Por su parte, el delito que se analiza establece que también comete ese delito el que enajena comprobantes fiscales, si observamos la mecánica de los comprobantes fiscales o también llamadas facturas,  –artículo 29 y 29 A del Código Fiscal de la Federación– observamos que, estos se expiden, se adquieren, pero no se enajenan, lo que se enajena es el producto o el bien que ampara ese comprobante fiscal, es evidente que será casi imposible acreditar la enajenación de comprobantes fiscales por parte de la autoridad ministerial, sin embargo, ¿Por qué usa ese término el legislador?, pues evidentemente que lo usa en atención a otra función que se le da al derecho penal, que es su “simbolismo”,  –otras de sus funciones: informativo y de satisfacción social– el derecho penal y sus delitos resultan simbólicos, (Zaffaroni E. Raúl, G. Torres Sergio, Ferrajoli Luigi, A. Basilico Ricardo La Emergencia del Miedo, Ediar, Argentina, 2012) en atención a que se establece como delito una conducta, en este caso la enajenación de comprobantes fiscales, que el Estado pretende que no se cometa por las personas, a pesar que, conoce que resulta complicado o casi imposible sentenciar a algún sujeto por esa conducta de enajenación de comprobantes fiscales.

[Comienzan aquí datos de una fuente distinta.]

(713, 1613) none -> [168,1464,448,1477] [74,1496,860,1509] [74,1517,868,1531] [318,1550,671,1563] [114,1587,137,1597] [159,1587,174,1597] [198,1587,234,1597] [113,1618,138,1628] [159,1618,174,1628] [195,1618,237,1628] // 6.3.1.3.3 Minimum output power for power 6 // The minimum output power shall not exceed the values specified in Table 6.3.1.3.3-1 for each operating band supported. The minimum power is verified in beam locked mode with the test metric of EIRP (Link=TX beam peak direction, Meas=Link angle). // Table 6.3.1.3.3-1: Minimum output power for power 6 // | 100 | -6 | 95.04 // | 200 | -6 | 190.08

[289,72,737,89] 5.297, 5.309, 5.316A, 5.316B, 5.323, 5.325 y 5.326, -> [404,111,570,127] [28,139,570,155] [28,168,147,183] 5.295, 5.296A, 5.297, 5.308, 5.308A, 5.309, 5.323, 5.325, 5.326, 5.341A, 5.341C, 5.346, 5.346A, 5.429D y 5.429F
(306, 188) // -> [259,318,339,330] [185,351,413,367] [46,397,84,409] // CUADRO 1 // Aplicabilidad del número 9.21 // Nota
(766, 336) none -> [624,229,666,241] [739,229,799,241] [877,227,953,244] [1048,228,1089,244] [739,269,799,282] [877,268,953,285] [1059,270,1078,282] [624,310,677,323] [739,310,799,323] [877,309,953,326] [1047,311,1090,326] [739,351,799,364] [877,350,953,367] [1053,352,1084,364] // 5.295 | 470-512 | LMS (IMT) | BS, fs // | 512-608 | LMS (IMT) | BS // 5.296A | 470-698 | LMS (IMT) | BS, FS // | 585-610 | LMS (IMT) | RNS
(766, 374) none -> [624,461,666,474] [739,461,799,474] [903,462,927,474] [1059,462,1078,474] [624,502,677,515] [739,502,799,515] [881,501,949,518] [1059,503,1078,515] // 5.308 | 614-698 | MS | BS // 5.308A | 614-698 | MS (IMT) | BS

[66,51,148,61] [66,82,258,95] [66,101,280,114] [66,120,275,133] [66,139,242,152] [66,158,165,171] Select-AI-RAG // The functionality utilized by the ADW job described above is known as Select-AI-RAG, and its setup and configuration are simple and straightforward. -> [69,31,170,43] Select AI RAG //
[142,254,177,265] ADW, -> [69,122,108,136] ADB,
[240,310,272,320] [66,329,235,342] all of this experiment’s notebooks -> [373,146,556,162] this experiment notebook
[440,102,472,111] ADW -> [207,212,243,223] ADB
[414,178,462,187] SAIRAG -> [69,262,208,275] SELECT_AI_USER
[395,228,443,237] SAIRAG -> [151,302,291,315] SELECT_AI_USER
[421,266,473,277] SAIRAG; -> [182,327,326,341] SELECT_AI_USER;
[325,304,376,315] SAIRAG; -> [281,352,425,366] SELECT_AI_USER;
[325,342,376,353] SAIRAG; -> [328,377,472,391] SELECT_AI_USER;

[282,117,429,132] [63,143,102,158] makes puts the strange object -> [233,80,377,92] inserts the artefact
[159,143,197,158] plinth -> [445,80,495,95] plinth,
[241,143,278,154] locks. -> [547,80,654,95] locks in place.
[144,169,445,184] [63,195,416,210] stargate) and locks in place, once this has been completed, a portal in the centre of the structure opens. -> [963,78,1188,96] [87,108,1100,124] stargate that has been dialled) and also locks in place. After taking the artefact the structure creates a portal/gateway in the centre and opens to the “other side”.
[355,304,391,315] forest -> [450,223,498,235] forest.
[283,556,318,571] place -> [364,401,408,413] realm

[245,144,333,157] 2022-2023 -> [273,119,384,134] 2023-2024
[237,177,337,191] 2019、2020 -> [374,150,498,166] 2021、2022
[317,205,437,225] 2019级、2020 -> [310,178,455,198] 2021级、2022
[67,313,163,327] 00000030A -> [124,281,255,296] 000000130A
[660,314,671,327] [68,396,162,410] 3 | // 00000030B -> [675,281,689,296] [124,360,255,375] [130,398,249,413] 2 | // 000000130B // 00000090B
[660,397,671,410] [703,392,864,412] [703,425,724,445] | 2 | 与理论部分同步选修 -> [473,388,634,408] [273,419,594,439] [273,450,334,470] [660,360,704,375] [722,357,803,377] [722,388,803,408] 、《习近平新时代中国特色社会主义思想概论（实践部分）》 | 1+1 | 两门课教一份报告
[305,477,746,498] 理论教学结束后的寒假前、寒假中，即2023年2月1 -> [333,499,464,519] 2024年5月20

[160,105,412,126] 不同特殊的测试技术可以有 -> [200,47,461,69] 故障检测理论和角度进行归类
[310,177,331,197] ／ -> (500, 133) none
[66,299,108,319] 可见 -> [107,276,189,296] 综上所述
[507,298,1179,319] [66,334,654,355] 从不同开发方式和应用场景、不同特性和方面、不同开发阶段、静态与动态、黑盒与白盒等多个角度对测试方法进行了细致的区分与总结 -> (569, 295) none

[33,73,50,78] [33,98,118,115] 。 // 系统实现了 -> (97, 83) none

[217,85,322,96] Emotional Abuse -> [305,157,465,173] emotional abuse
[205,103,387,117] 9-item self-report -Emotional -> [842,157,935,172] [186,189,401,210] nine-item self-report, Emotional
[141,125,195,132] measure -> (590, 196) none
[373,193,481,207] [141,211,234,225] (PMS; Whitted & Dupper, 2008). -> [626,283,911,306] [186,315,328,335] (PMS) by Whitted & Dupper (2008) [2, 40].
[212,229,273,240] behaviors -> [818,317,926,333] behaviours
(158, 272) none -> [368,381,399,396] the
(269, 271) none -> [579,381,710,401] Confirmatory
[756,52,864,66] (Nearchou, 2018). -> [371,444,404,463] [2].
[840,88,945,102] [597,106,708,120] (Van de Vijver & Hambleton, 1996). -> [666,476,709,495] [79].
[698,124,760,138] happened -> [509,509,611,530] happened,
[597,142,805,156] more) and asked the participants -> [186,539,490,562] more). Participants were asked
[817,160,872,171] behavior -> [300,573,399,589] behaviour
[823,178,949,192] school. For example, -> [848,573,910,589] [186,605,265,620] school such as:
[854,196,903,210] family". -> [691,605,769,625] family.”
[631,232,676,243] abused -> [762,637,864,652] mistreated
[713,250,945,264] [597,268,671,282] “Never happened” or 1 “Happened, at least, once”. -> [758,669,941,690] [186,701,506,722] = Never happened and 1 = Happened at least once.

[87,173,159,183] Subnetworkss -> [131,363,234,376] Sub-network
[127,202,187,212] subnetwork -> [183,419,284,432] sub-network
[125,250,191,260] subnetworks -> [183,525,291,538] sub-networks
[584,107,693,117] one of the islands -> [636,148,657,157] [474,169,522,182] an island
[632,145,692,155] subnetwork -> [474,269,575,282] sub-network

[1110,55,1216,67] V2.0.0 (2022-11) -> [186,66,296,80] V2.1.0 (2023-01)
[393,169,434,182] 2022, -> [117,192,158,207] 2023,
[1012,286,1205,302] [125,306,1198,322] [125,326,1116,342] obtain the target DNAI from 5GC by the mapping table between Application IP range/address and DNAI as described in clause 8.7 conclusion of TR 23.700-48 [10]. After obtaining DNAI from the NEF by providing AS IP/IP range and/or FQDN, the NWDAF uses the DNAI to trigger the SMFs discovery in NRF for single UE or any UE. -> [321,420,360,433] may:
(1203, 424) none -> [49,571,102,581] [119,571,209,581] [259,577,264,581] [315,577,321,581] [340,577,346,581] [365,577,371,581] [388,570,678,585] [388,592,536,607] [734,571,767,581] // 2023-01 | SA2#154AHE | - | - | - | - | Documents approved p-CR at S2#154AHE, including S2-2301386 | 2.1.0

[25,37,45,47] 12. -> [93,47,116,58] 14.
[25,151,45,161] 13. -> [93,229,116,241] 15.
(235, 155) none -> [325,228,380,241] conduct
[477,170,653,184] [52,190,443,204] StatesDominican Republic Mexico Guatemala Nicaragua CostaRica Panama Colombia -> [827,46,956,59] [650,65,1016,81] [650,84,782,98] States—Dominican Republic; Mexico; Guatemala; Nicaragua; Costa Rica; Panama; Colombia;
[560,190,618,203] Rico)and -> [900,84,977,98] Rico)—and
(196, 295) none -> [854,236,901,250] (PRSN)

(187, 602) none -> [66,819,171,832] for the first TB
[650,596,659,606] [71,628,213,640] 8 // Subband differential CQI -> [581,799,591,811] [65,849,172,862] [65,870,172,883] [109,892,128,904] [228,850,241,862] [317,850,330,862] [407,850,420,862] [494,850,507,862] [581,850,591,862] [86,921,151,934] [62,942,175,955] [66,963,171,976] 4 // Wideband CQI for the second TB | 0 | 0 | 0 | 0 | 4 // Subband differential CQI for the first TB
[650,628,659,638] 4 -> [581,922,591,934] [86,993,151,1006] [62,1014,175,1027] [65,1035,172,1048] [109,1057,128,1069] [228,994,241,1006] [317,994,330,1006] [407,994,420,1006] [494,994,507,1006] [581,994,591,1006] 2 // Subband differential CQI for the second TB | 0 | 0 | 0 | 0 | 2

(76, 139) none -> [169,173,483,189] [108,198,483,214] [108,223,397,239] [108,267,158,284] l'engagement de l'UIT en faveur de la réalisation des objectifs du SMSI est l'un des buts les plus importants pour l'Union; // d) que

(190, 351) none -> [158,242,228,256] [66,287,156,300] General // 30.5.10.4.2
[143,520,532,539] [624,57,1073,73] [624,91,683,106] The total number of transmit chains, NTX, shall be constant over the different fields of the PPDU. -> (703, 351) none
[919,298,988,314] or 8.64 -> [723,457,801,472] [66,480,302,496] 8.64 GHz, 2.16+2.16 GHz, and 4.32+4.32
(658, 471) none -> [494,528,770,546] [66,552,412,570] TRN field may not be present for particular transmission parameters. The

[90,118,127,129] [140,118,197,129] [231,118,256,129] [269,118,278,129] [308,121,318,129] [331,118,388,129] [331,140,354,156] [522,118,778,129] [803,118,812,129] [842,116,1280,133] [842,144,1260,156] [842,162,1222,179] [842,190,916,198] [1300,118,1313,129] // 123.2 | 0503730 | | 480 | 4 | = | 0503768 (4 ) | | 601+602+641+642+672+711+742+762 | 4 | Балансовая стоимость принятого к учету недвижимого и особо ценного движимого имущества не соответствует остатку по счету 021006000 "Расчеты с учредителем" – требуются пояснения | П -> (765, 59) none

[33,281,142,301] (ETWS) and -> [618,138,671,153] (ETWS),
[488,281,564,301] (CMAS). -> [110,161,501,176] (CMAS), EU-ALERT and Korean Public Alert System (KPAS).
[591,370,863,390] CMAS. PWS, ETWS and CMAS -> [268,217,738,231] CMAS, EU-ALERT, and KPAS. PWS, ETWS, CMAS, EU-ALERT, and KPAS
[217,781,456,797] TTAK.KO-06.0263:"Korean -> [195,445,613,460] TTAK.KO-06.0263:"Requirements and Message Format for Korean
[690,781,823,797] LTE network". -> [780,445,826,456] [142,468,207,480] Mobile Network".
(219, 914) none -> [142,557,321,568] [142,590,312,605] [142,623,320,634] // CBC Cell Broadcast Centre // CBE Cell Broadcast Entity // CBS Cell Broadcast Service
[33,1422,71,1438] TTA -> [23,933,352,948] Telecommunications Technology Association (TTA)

Finalmente, el delito que se analiza se encuentra regulado en el artículo 113 del Código Fiscal de la Federación, y como se indicó previamente esta estratégicamente situado en ese lugar, debido a que los delitos que están regulados en esa disposición, no se persiguen por querella del Servicio de Administración Tributaria y por los órganos competentes para ello, sino que estos delitos como la expedición, enajenación y adquisición de comprobantes fiscales se persigue por simple denuncia –artículo 92 del Código Fiscal de la Federación– lo cual permitirá una proliferación en su persecución, esto es, el delito más perseguido en los próximos años será el que se esta comentando, no porque efectivamente se este cometiendo por los contribuyentes y las autoridades estén en la permanente vigilancia del mismo, sino que, será una forma de extorsión de los servidores públicos, una herramienta de venganza entres los propios contribuyentes, y esto representará simplemente elevar el nivel de rispidez en la relación de contribuyentes y las autoridades fiscales, lo alarmante es que simples ciudadanos que sean procesados por este delito provocara es su inocuización, es decir, aquella propuesta del siglo XIX, en donde se expresaba que a los delincuentes había que aislarlos de la sociedad para que no se corriera el riesgo que volvieran a cometer esos delitos imponiendo penas de muerte en ese tiempo o en su caso, penas de cárcel prolongada. (Mir Puig Santiago. Bases Constitucionales Del Derecho Penal Iustel, Madrid, 2011) ¿Esto se pretende con los contribuyentes del siglo XXI?, es decir, inocuizarlos para que se aíslen de las oportunidades de crecimiento de sus negocios, de créditos en las instituciones bancarias, de desarrollo en sus profesiones, y sobre todo de tener la posibilidad de acceder a las instituciones políticas por la vía electoral, pues bien, pareciera que esta es la inocuización de nuestros tiempos.